В комнате раздавались только всхлипы Фрэнни — атласная подушка глушила их лишь отчасти. Блумберг теперь сидел под роялем на островке солнечного света, довольно живописно умывая морду.
— Вечные осложнения, — произнес Зуи, чуточку слишком сухо. — Что бы я ни сказал, выходит так, будто я подрываю твою Иисусову молитву. А я — ничуть, черт бы ее побрал. Я лишь против того, зачем, как и где ты ею пользуешься. Мне бы хотелось убедиться — мне бы очень хотелось убедиться, — что тебе она не заменяет к чертовой матери твой долг в жизни или, по крайней мере, повседневные обязанности. Но хуже того, до меня не доходит — богом клянусь, не доходит, — как ты можешь молиться Иисусу, которого даже не понимаешь. И непростительно, если учесть, что тебя пичкали через воронку примерно той же массой религиозной философии, что и меня, — непростительно то, что ты и не пытаешься его понять.
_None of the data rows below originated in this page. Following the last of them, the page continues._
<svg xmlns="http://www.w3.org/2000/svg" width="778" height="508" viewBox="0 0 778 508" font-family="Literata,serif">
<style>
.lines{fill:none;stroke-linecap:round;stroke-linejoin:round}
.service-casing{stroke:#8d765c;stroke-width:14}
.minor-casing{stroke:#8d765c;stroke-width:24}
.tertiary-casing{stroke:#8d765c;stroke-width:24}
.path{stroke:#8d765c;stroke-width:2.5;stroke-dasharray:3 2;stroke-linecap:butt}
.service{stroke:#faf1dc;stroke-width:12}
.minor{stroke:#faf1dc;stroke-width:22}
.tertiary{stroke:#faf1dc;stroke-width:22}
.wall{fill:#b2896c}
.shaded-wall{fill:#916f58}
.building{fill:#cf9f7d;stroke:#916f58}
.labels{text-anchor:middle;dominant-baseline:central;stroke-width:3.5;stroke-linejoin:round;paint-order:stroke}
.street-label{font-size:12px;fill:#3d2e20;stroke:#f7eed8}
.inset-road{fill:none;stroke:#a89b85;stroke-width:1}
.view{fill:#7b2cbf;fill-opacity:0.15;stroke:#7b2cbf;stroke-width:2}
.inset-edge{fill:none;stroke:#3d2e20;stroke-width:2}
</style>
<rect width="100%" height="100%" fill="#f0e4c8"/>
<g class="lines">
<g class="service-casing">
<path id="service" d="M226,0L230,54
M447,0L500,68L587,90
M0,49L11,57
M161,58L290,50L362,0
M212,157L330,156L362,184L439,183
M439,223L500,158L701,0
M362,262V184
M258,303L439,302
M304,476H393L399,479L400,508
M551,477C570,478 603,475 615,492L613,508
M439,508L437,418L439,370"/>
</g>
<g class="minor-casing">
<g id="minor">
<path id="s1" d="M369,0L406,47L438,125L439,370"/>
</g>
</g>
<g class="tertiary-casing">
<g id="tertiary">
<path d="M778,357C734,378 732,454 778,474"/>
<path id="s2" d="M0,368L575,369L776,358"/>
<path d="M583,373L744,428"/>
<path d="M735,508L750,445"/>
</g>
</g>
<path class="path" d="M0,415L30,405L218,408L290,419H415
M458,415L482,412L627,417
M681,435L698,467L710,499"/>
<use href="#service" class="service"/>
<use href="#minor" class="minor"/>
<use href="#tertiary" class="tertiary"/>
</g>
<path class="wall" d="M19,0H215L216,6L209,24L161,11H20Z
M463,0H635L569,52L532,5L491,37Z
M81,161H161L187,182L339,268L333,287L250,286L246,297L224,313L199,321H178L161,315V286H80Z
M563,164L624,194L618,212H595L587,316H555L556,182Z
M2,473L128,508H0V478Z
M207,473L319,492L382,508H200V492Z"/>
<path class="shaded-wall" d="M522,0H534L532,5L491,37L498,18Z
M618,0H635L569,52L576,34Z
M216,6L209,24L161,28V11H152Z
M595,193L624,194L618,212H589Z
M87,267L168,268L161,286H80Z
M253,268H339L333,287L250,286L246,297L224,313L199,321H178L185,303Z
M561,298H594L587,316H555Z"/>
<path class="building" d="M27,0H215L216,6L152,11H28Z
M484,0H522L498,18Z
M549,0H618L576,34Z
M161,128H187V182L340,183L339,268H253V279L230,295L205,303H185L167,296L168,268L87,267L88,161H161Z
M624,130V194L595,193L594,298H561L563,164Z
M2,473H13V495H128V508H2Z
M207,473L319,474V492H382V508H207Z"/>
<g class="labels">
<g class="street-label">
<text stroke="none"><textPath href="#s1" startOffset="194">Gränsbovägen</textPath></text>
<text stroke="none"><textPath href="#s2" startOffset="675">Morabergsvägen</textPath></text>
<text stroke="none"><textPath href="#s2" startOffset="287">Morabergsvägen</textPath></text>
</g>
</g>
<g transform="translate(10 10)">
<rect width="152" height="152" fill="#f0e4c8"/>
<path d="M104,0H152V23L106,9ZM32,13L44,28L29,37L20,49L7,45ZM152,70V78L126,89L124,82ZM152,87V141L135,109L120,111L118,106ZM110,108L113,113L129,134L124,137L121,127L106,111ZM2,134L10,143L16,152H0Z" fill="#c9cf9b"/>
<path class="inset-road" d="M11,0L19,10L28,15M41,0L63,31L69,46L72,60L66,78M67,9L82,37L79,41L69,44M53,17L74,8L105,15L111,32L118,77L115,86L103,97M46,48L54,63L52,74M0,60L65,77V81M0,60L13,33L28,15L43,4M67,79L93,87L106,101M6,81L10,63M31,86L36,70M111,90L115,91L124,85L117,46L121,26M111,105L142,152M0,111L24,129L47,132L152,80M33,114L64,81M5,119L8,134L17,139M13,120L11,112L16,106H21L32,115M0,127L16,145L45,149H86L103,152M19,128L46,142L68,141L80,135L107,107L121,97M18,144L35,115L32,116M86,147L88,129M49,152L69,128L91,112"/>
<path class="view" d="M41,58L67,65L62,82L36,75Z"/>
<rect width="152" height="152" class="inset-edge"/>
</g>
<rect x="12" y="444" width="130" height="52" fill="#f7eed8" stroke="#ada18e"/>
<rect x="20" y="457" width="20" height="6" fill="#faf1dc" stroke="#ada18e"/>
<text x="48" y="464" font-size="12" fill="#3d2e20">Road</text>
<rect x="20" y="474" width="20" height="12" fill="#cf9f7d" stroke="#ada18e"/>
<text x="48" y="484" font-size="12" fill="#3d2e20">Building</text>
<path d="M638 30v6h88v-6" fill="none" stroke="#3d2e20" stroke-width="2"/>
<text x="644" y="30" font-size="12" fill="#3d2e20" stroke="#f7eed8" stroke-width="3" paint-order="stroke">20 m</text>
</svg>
Оправдать это еще можно было бы, будь ты какой-нибудь совсем простушкой, вроде того странника, или, черт возьми, совсем отчаялась, — но ты же не простушка, дружок, и ты совсем не на таком уж и краю. — Тут, впервые с того мига, когда лег, Зуи, по-прежнему не открывая глаз, сжал губы — тем самым весьма напомнив, кой факт следует отметить в скобках, привычку своей матери. — Боже всемогущий, Фрэнни, — сказал он, — если читаешь Иисусову молитву, по крайней мере, читай ее Иисусу, а не святому Франциску, Симору и дедушке Хайди в одном лице. Если читаешь, держи в уме его и только его — таким, каким он был, а не таким, как тебе хотелось бы. Ты прячешься от фактов. Черт, да то же самое отношение — прятаться от фактов — и привело тебя к такому бардаку в голове, и оно вряд ли тебя вытащит.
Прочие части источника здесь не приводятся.